A cladding company boss has denied responsibility over the Grenfell Tower fire despite being named more than 100 times in the report.
The final report found that Claude Wehrle, the former head of the technical sales support team at manufacturer Arconic, had resorted to ‘deliberate dishonesty’ to sell cladding in Europe.
The Frenchman has since tried to distance himself from blame by claiming to ‘not [have been] the one making decisions’.
However, the report found that Mr Wehrle knew the cladding would burn faster if it was folded into box shapes – a standard form in the industry – following routine testing of the product in the 2000s.
Despite this, emails uncovered from 2010, show how he told colleagues to keep this ‘VERY CONFIDENTIAL’ as otherwise it would not meet European fire standards for tall buildings.
Before going on that same year to tell a customer that the box shape would be safer.
Sir Martin’s report said: ‘Mr Wehrle’s frankness with his own colleagues suggests that they knew as much as he did.’
He has even further prompted outrage from survivors of the disaster by refusing to attend the inquiry, citing an obscure French law to justify – a claim Sir Martin said was ‘debatable’ at best.
Arconic also withheld the test results from a British body which issued product safety certificates used in the construction industry.
Deborah French, Arconic’s UK sales manager who sold the panels for the Grenfell refurbishment project, was found to be ‘clearly at fault’ for failing to pass on information to Arconic’s customers about the danger of the cladding, which she was told about directly.
She could not explain this omission to the inquiry.

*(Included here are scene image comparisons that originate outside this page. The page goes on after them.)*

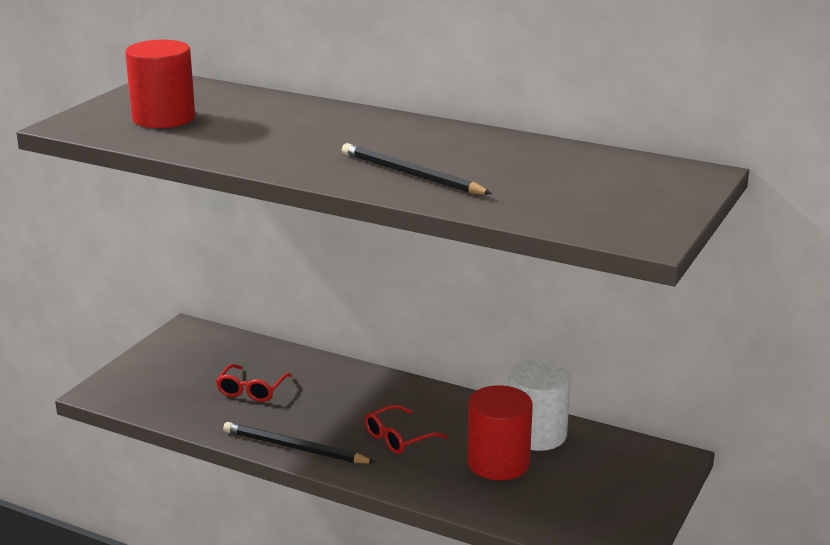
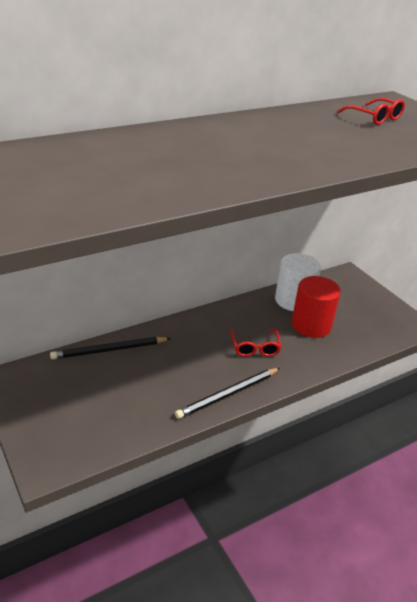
camera: 60 degrees left, 10 degrees up
red cylinder [125,40,195,128] -> none
red glasses [216,364,292,402] -> red glasses moved to [337,98,405,125]
black pencil [342,143,492,195] -> black pencil moved to [50,337,171,360]

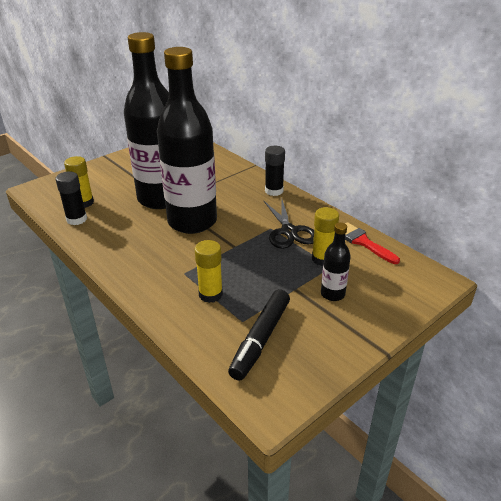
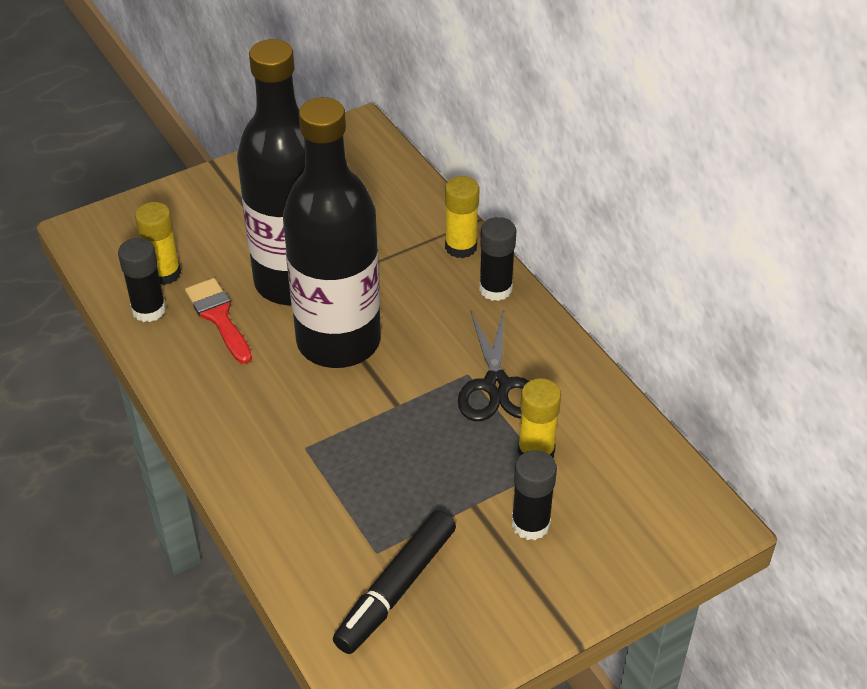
camera: 10 degrees right, 10 degrees up
yellow glue stick [195,240,223,303] -> yellow glue stick moved to [445,176,479,258]
black bottle [321,222,351,301] -> black glue stick [512,450,557,540]
red brush [345,222,400,264] -> red brush moved to [185,278,252,364]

The report said the failures of both Mr Wehrle and Ms French ‘reflected a sustained and deliberate strategy by Arconic to continue selling Reynobond 55PE in the UK based on a statement about its fire performance that it knew to be false’.
Speaking to the BBC Mr Wehrle said: ‘There are people in that company who were better placed than me to make that kind of decision.’
He continued that the deaths were ‘a tragedy and more than a pity’, saying, ‘I feel the same way any other human being would, whether bearing no responsibility at all or not.’
Responding to the fact his name appears more than a hundred times in the inquiry’s final report, Mr Wehrle said: ‘I can’t say whether it is fair or unfair. That’s about justice.’
Yesterday the former director of public prosecutions Lord Macdonald warned that criminal trials against anyone involved in the tragedy may not begin until 2029.
Offences being considered include corporate manslaughter, gross negligence manslaughter, fraud, and health and safety offences, police have said.
‘Unless processes are massively expedited, justice is a very long way away,’ said Lord Macdonald.
This comes as the Met police have been forced to defend the fact that it will take another 12-18 months for their officers to go through the findings of the report looking for any criminals offences.
The Met’s deputy assistant commissioner, Stuart Cundy, justified the wait, saying: ‘We have one chance to get our investigation right.’